Figure understanding tasks
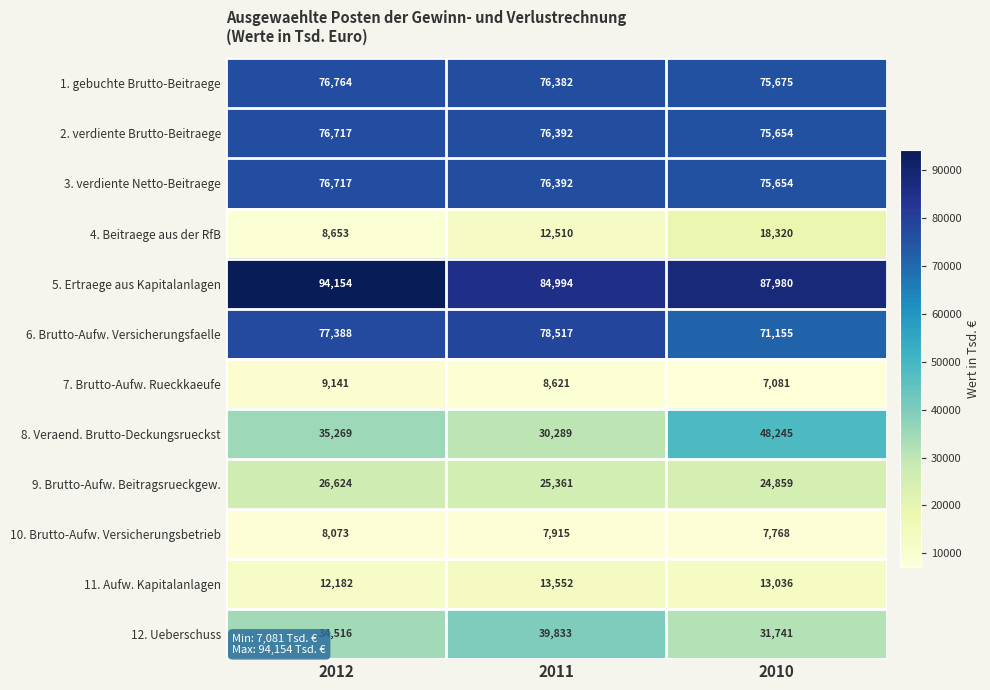

Which label corresponds to the smallest value in the chart?

2010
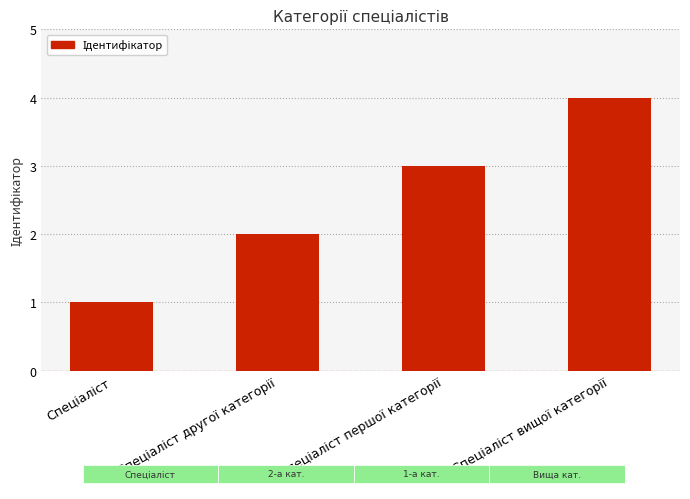

What is the ratio of the value at Спеціаліст to the value at Спеціаліст першої категорії?

0.3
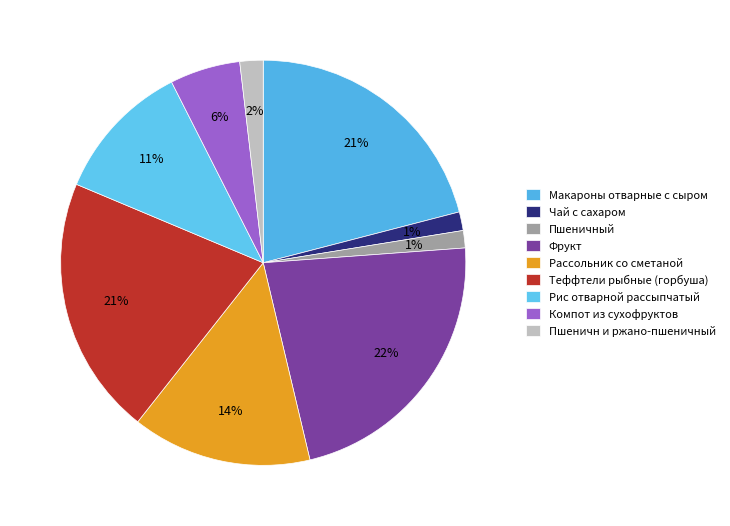

What portion of the pie excludes Рассольник со сметаной?

85.7%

Exercise goal:
Turn every line of the records above into a numbered list, skipping the blank lines and leaving out the pictures.

Response box:
1. Which label corresponds to the smallest value in the chart?
2. 2010
3. What is the ratio of the value at Спеціаліст to the value at Спеціаліст першої категорії?
4. 0.3
5. What portion of the pie excludes Рассольник со сметаной?
6. 85.7%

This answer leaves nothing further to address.